El hombre tiene una razón y un alma: por la razón debe saberse guiar como hombre, por el alma debe saber hacer esto santamente. Quien no lo hace así, se pone por debajo de los animales, se rebaja al abrazo con los demonios, porque endemonia su alma con el pecado de ira.
Amad. No os digo más que eso. Amad a vuestro prójimo como desea el Señor Dios de Israel. No seáis siempre de la sangre de Caín. Y, ¿por qué lo sois?: vosotros, que podríais ser ya homicidas, por pocas monedas; otros, por unos pocos palmos de tierra, por un puesto mejor, por una mujer. ¿Qué son estas cosas? ¿Son cosas eternas? No. Duran mucho menos que la vida, la cual, a su vez, dura un instante de eternidad. ¿Y qué perdéis si las seguís?: la paz eterna prometida a los justos, la que el Mesías os traerá junto con su Reino. Venid por el camino de la Verdad, seguid la Voz de Dios. Amaos. Sed honestos. Sed continentes. Sed humildes y justos. Marchaos y meditad.
-¿Quién eres Tú que dices semejantes palabras y reduces a pedazos las espadas con tu voluntad? Sólo uno hace estas cosas: el Mesías. Ni siquiera Juan el Bautista es superior a Él. ¿Eres Tú el Mesías? – preguntan tres o cuatro.
– Lo soy.
– ¿Tú? ¿Eres Tú el que cura a los enfermos y predica a Dios en Galilea?
– Soy Yo.
– Mi anciana madre está muriéndose. ¡Sálvala!
– Y yo, ¿ves?
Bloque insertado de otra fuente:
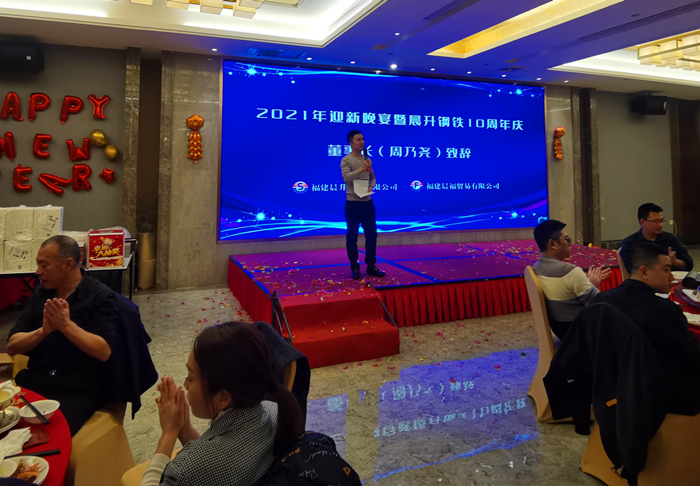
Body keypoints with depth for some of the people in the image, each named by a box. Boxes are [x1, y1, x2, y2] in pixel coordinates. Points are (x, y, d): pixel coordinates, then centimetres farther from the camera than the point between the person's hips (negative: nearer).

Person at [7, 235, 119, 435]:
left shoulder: (100, 296, -6)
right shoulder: (41, 293, 11)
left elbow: (104, 351, -16)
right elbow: (12, 346, 6)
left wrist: (67, 326, -23)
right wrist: (43, 331, -14)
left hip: (77, 390, -5)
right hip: (32, 381, 6)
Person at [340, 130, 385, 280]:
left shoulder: (368, 160, 12)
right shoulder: (346, 160, -7)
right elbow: (346, 178, -21)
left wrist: (371, 187, -2)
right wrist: (360, 169, -30)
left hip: (368, 202, 6)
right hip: (353, 204, -6)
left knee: (371, 235, 9)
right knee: (352, 237, 3)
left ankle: (371, 266, 21)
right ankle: (355, 268, 13)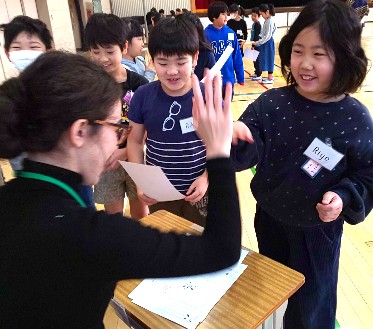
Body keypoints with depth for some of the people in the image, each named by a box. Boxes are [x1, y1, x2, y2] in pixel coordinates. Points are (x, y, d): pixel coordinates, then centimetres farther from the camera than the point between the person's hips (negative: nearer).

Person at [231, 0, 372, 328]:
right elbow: (248, 153, -21)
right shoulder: (271, 103, -13)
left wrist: (344, 198, -23)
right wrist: (236, 138, -41)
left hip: (318, 232, -2)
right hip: (268, 220, 3)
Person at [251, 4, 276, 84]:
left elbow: (268, 36, -21)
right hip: (266, 42, 9)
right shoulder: (267, 20, 10)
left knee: (269, 59, -3)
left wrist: (258, 42, -20)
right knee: (267, 59, 12)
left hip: (268, 43, -9)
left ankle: (270, 78, 4)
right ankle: (270, 77, 20)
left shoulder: (270, 21, -18)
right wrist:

Estoy perdiendo las fuerzas a causa de los dolores. Tengo hijos todavía pequeños. ¡Cúrame!
– Ve a tu casa. Tu madre esta noche te preparará la cena; y tú, queda curado. ¡Lo quiero!
La muchedumbre grita. Luego dicen:
– ¡Tu Nombre! ¡Tu Nombre!
– ¡Jesús de Nazaret!
– ¡Jesús! ¡Jesús! ¡Hosanna! ¡Hosanna!.
La multitud está alborozada. Los asnos pueden hacer lo que quieran, que ya nadie se preocupa de ellos. Algunas madres acuden desde la ciudad- se ve que se ha corrido la voz- y aúpan a sus pequeñuelos. Jesús bendice y sonríe tratando de abrirse paso en el círculo de personas que aclaman, para entrar en la ciudad e ir a donde quiere.